Historically, offices and hotels have represented their "comfort zone" and accounted for 85 percent of commercial real estate investment flows from the region each year, the report said.

 

“This change in mentality suggests that in their permanent quest for higher yield, investors are now more willing to move up the risk curve,” said Fadi Moussalli, Head of International Capital Group, MENA, JLL.

 

As the conventional asset classes become more expensive, investors are becoming more creative by not only diversifying their portfolio by sector but also by geography.

 

JLL said Middle Eastern buyers are looking towards more "exotic" destinations such as South America and Eastern Europe.

 

Within more familiar markets, the activity of Middle Eastern buyers is spreading across from gateway markets to second-tier locations.

 

Meanwhile, JLL said that with the recent recovery of oil prices, sovereign wealth funds are taking a more active management approach to their real estate stock and their activity is expected to pick up though for country-specific reasons some will be more active than others.

 

Syndicating platforms emerge as a major and ever-increasing source of outbound capital from the region.
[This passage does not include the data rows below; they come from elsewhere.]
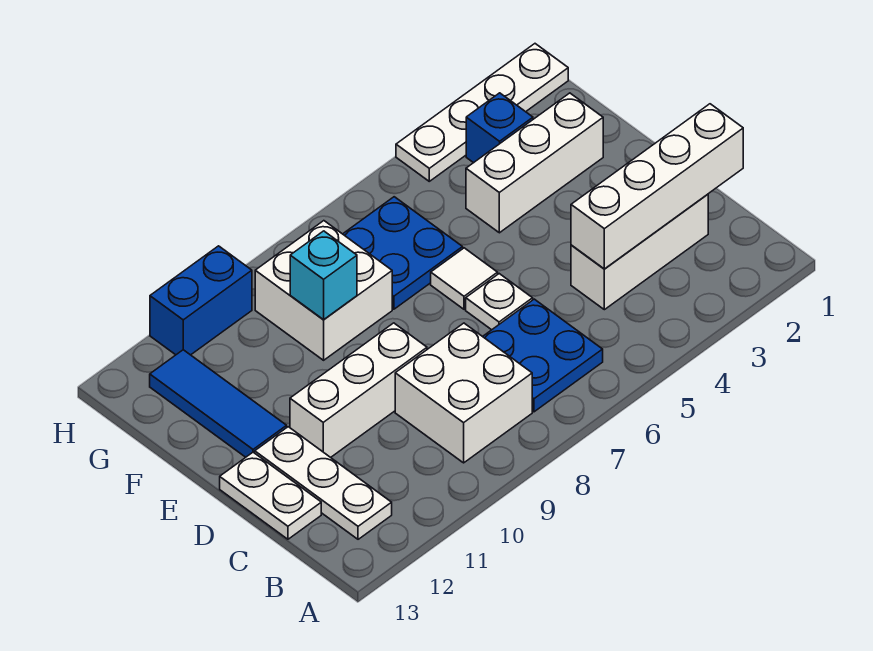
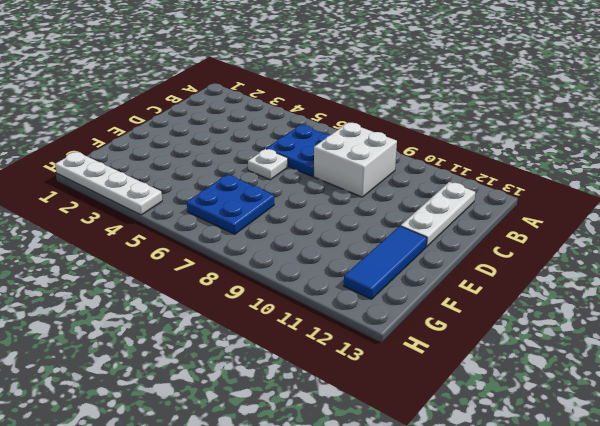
none -> white brick C2:C4 level 1
none -> white plate C13:D13 level 1
none -> white brick D9:D11 level 1

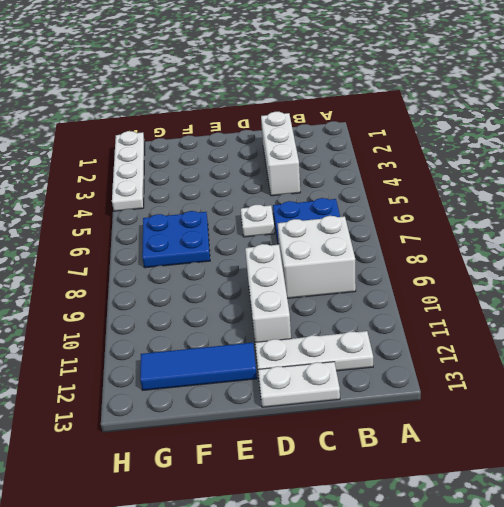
none -> white tile E6 level 1
none -> white brick F2:F4 level 1
none -> white brick F8:G9 level 1

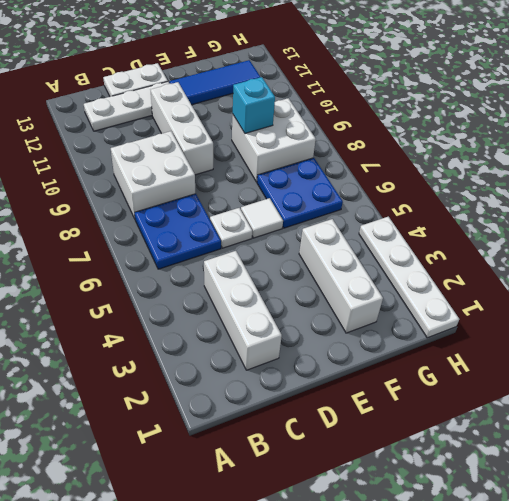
none -> blue brick G3 level 1
none -> blue brick H10:H11 level 1
none -> white brick C1:C4 level 2

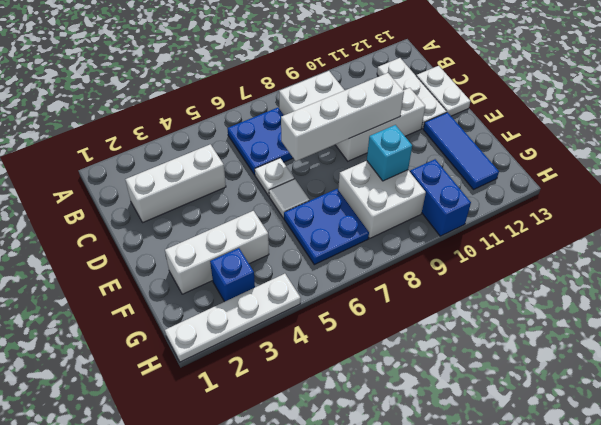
white brick D7:D10 level 2 -> white brick C1:C4 level 2
blue brick G10:H10 level 1 -> blue brick H10:H11 level 1

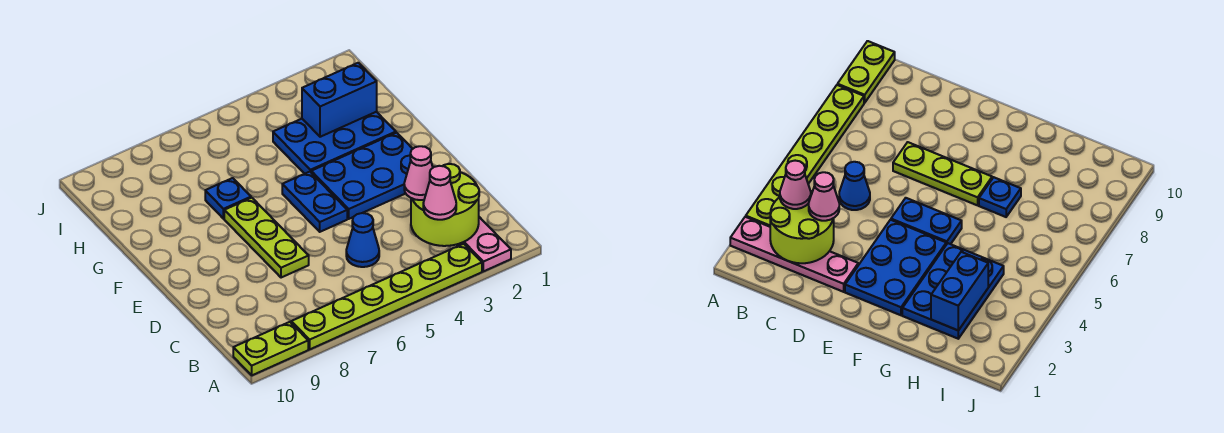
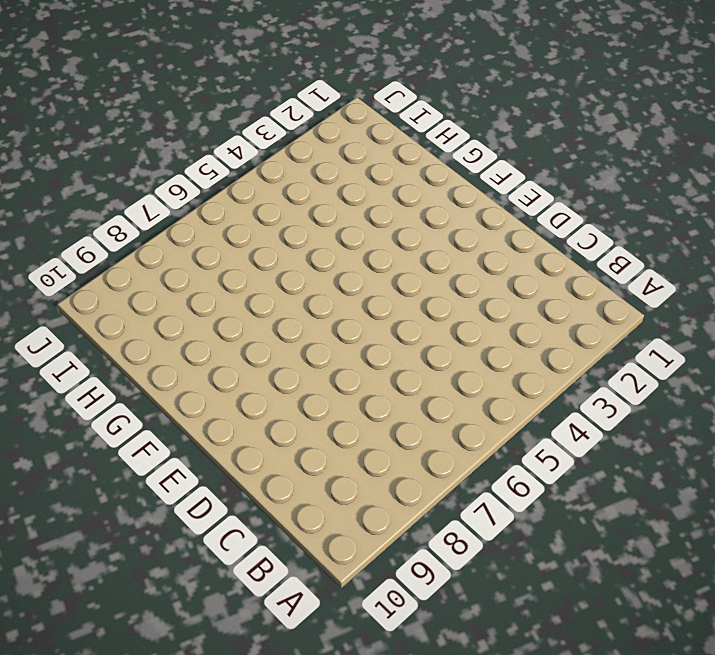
none -> pink plate A2:D2 level 1
none -> lime plate A3:A8 level 1
none -> lime plate A9:A10 level 1

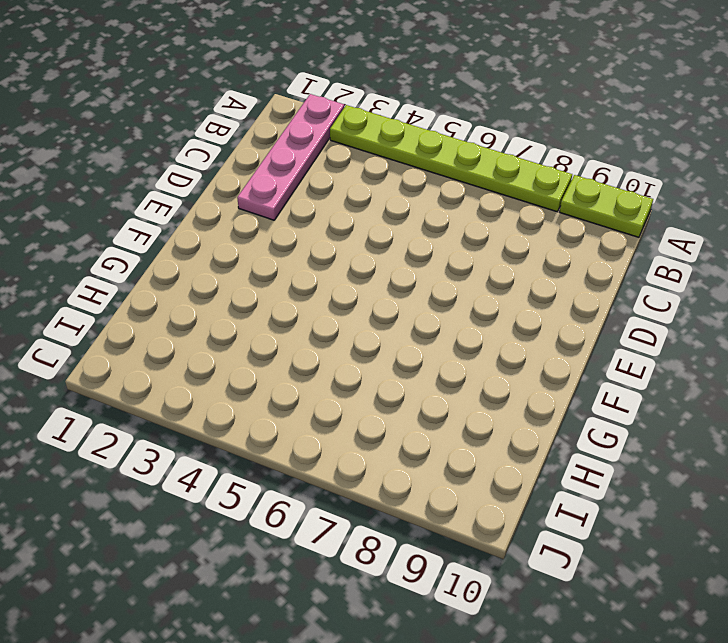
none -> blue cone C5 level 1
none -> lime plate D7:F7 level 1
none -> blue plate E2:F4 level 1

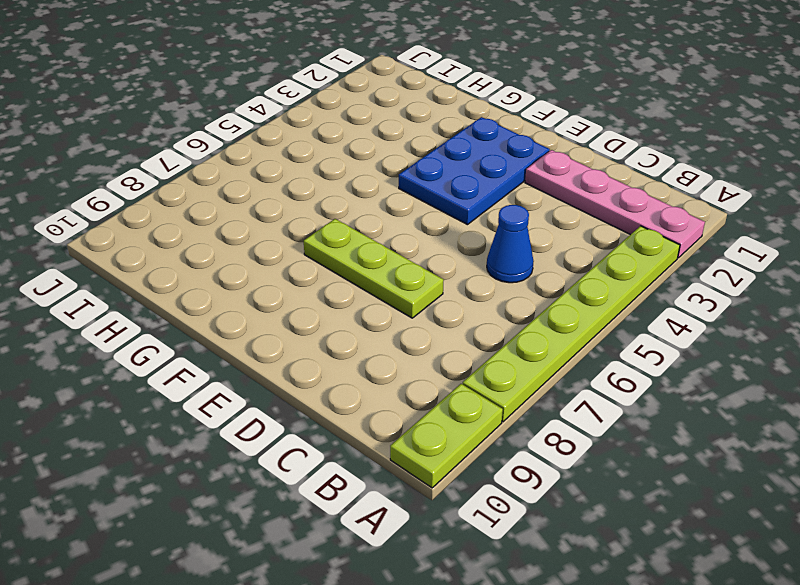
none -> blue plate E5:F5 level 1
none -> blue plate G2:H4 level 1
none -> blue plate G7 level 1

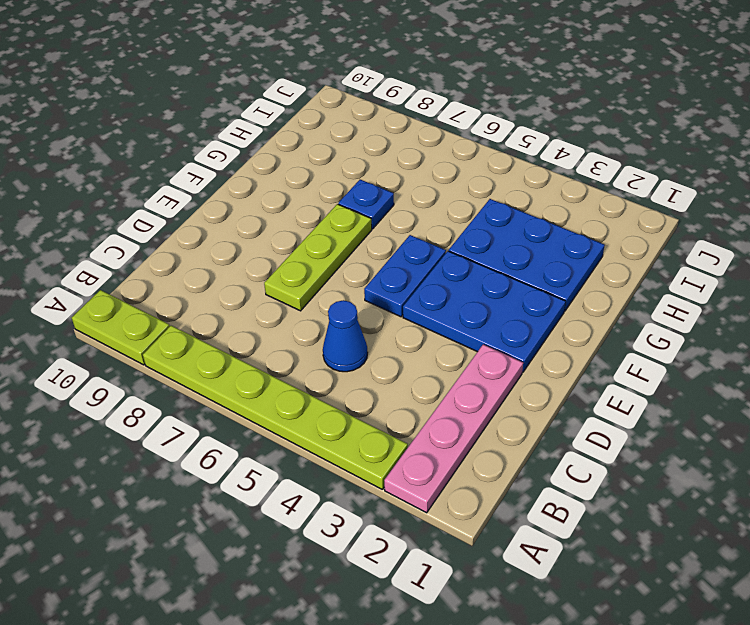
none -> lime round brick B2:C3 level 2
none -> blue brick H2:H3 level 2
none -> pink cone B3 level 3

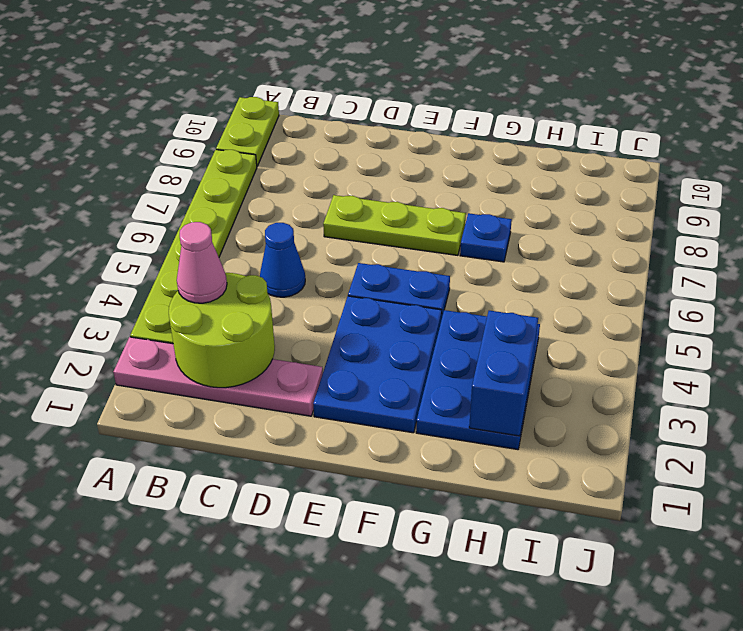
none -> pink cone C3 level 3

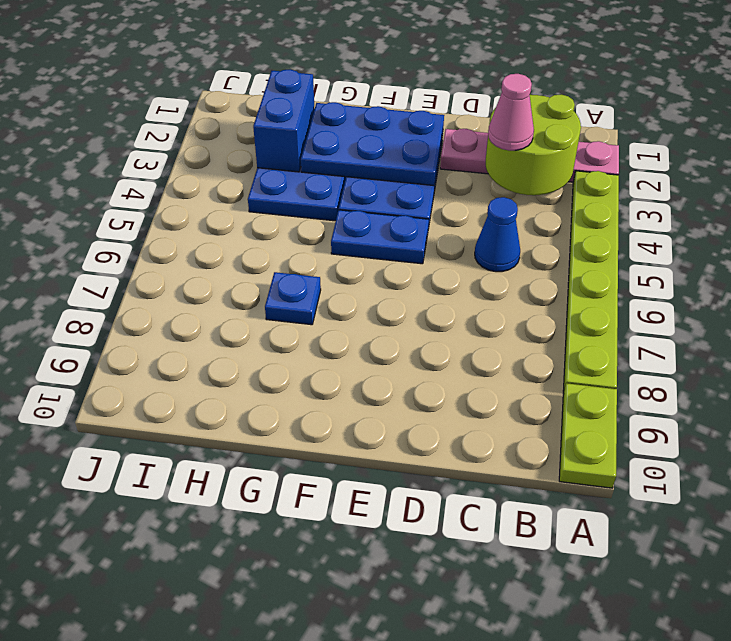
blue plate E2:G3 level 2 -> none
none -> lime plate D7:F7 level 1
none -> pink cone B3 level 3

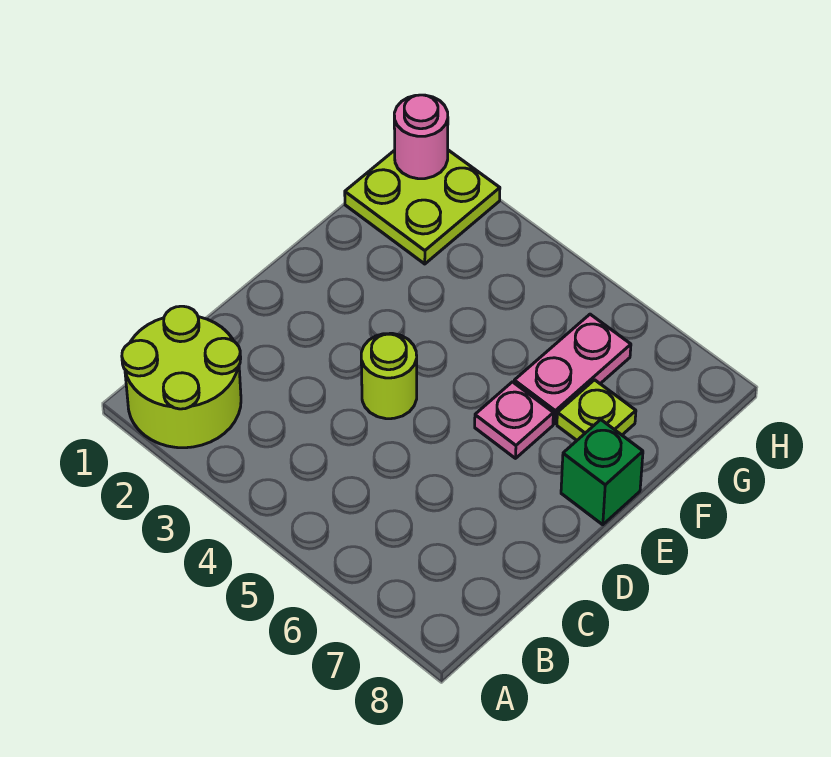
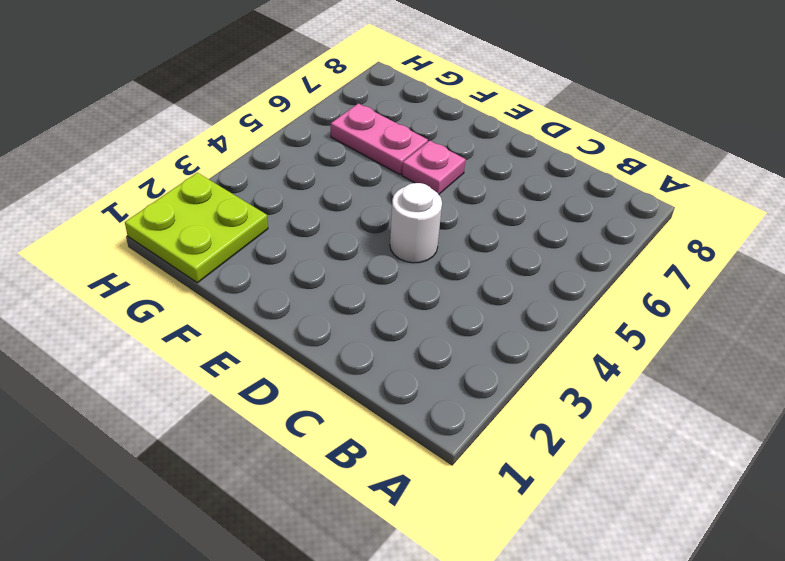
white round brick D4 level 1 -> lime round brick D4 level 1
none -> lime round brick A1:B2 level 1
none -> green brick E8 level 1

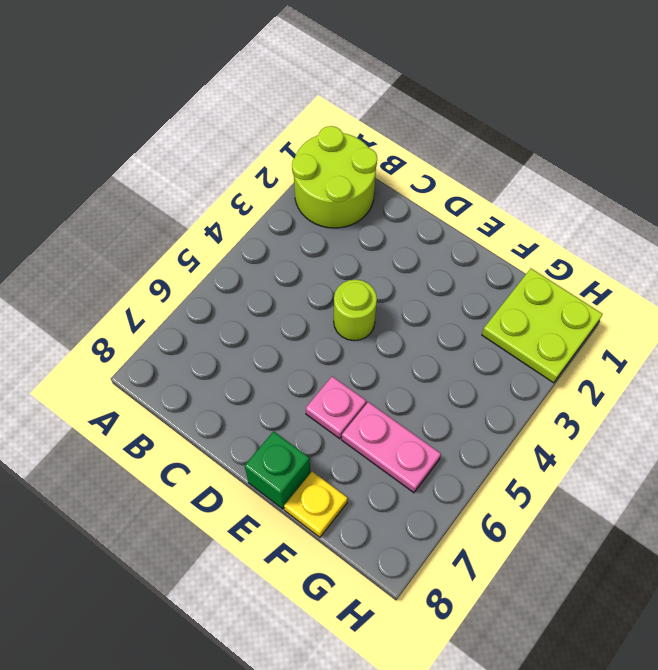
yellow plate F8 level 1 -> none
none -> lime plate F7 level 1
none -> pink round brick H1 level 2

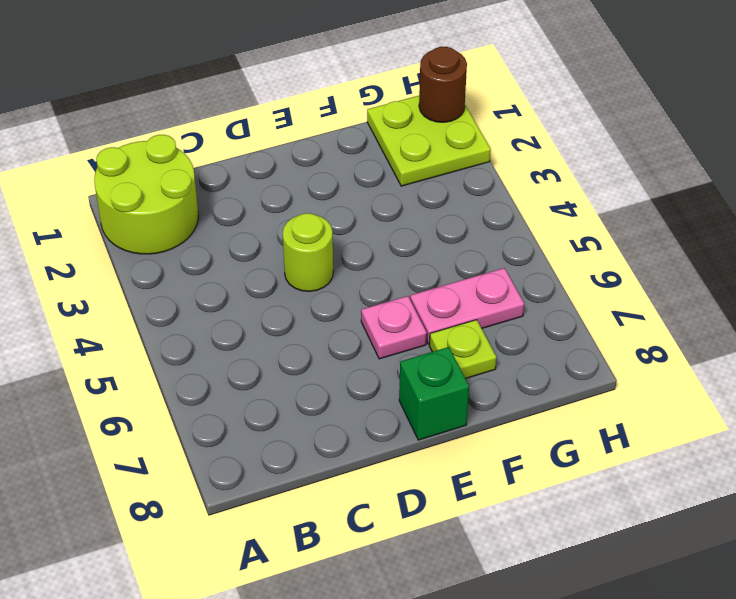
brown round brick H1 level 2 -> pink round brick H1 level 2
However, it is expected that there will be increased competition to create winners and losers in this race.

 

Private investors are increasingly concerned with geopolitical situations and continue to export their capital overseas. Introduction of REITs in Saudi Arabia will lead to greater private participation in financing of real estate and increased overseas flows, JLL said.

 

“Lastly, 2017 brought about unpredicted regional events which will continue to affect investor decisions in the future. In the context of volatile geopolitical situation in the Middle East, the ‘Black swan’ factor can never be ruled out,” Moussalli added.